Nonlinear Model Predictive Control With Neural Network Optimization for Autonomous Autorotation of Small Unmanned Helicopters

This paper presents a solution to the autonomous vertical autorotation problem of unmanned helicopters using a novel nonlinear model predictive controller (NMPC) enhanced by a recurrent neural network (RNN) that handles the nonlinear optimization. The controller utilizes an internal, nonlinear autorotation model and is capable of handling input and output constraints that directly map to quality, efficiency and safety requirements. The RNN is employed to achieve real-time operation because it is capable of improving convergence performance, especially when hardware that supports task parallelization is available. This is of major importance when dealing with small unmanned helicopters with limited onboard computational power, where high update rates are required to successfully perform the autorotation maneuver. The proposed NMPC/RNN combination signifies the first use of a nonlinear model for online autorotation trajectory optimization, thus allowing for easier adaptation to other helicopter types without the need for retraining as in the case of machine learning techniques used by the state-of-the-art.

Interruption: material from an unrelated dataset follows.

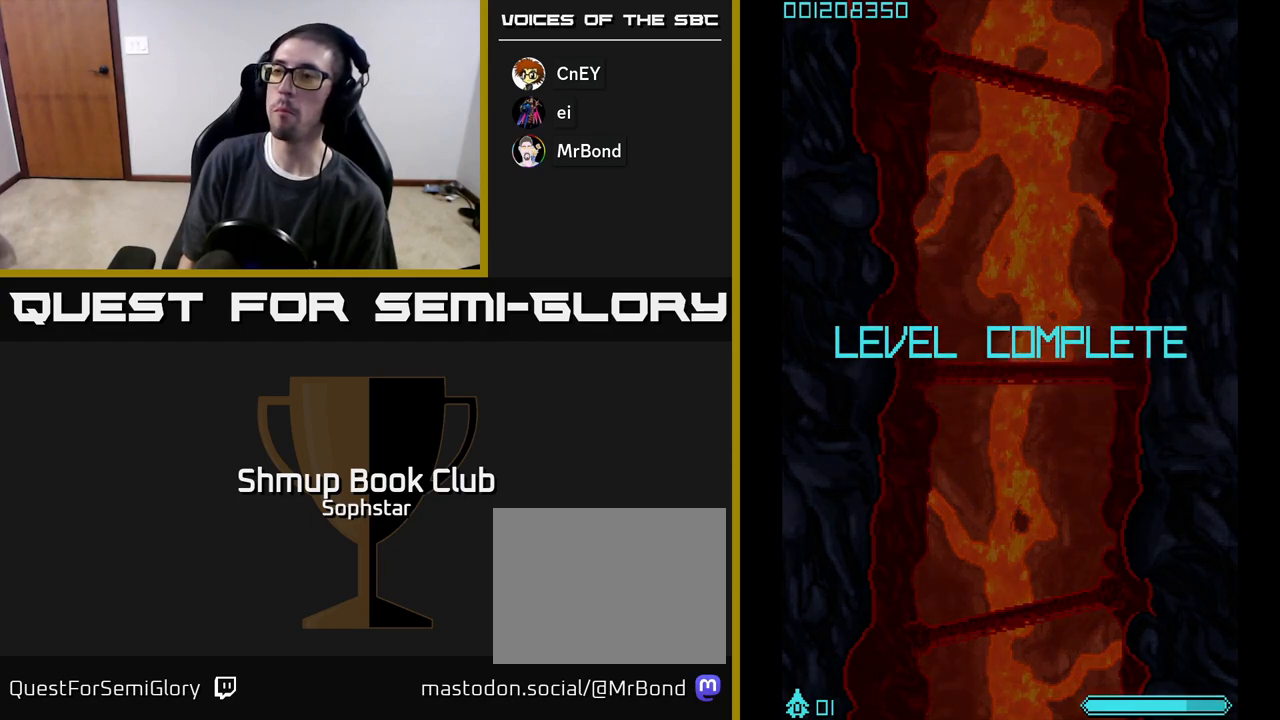
{"buttons": [], "left_stick": "center", "events": [[117, "A", "up"]]}
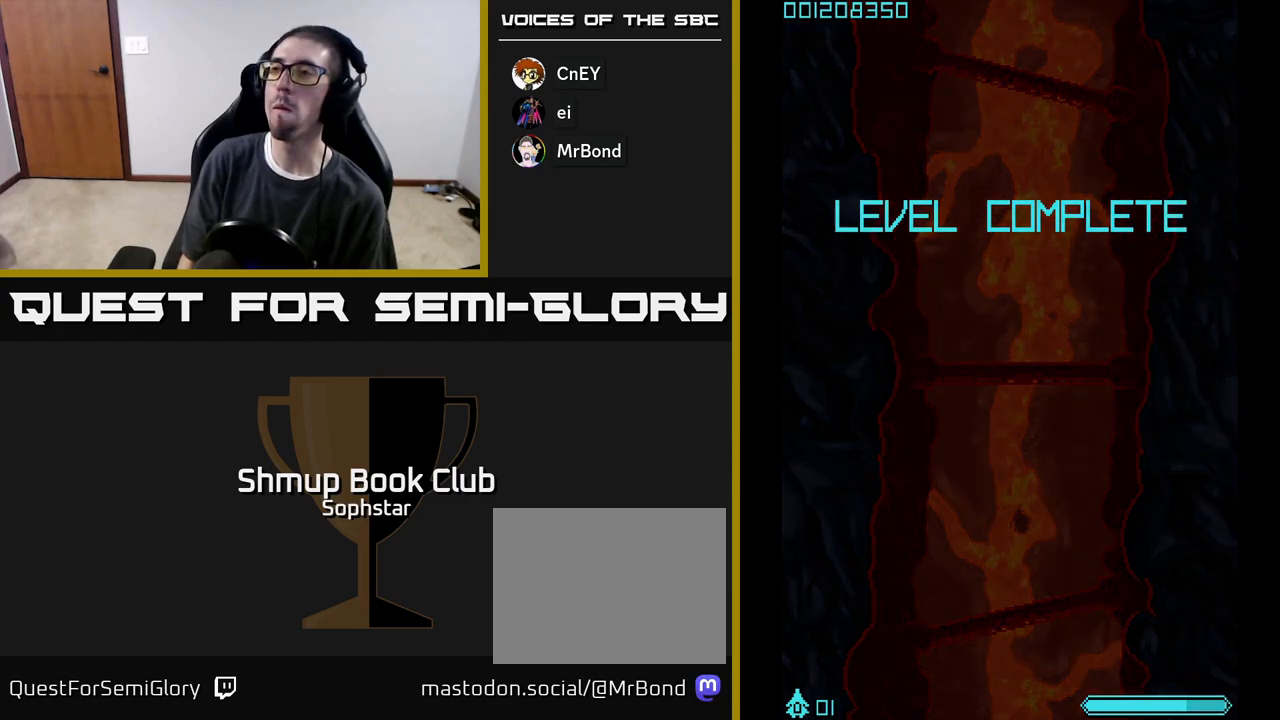
{"buttons": [], "left_stick": "center", "events": []}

An additional novelty of this research concerns the use of an objective function designed to eliminate the risk of fatalities to people on the ground. This is in contrast to previous works where the goal was to save the aircraft and is achieved by appropriately lowering the kinetic energy of the helicopter during the last phase of its descent. The paper discusses in detail the general design of the NMPC/RNN, before going into the specifics regarding the derivation, implementation and integration of the autonomous autorotation controller itself. The performance of the latter is validated using extensive simulation results.